Problem description: Only those lines in the data below from the line containing "Right hand at" through the line containing "wrist: (122, 190)", both included, should be restated word for word.

Task material:
....

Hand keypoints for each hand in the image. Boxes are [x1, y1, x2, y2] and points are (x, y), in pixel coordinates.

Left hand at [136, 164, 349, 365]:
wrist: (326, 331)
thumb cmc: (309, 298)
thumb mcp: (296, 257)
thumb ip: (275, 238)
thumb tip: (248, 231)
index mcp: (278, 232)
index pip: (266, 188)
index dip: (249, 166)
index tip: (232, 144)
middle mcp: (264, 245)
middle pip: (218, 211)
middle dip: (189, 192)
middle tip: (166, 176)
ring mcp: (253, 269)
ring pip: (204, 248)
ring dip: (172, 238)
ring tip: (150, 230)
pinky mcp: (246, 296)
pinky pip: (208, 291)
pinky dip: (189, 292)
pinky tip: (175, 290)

....

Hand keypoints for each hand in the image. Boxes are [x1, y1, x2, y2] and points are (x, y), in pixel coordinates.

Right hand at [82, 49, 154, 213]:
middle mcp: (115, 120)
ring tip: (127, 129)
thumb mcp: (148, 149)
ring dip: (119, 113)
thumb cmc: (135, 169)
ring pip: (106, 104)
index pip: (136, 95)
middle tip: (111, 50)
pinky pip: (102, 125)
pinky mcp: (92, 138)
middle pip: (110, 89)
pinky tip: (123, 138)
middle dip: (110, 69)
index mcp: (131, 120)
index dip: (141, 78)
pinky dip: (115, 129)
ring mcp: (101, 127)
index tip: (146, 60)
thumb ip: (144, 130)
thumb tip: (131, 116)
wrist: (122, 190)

....

Exercise answer:
Right hand at [82, 49, 154, 213]:
middle mcp: (115, 120)
ring tip: (127, 129)
thumb mcp: (148, 149)
ring dip: (119, 113)
thumb cmc: (135, 169)
ring pip: (106, 104)
index pip: (136, 95)
middle tip: (111, 50)
pinky pip: (102, 125)
pinky mcp: (92, 138)
middle pip: (110, 89)
pinky tip: (123, 138)
middle dip: (110, 69)
index mcp: (131, 120)
index dip: (141, 78)
pinky dip: (115, 129)
ring mcp: (101, 127)
index tip: (146, 60)
thumb ip: (144, 130)
thumb tip: (131, 116)
wrist: (122, 190)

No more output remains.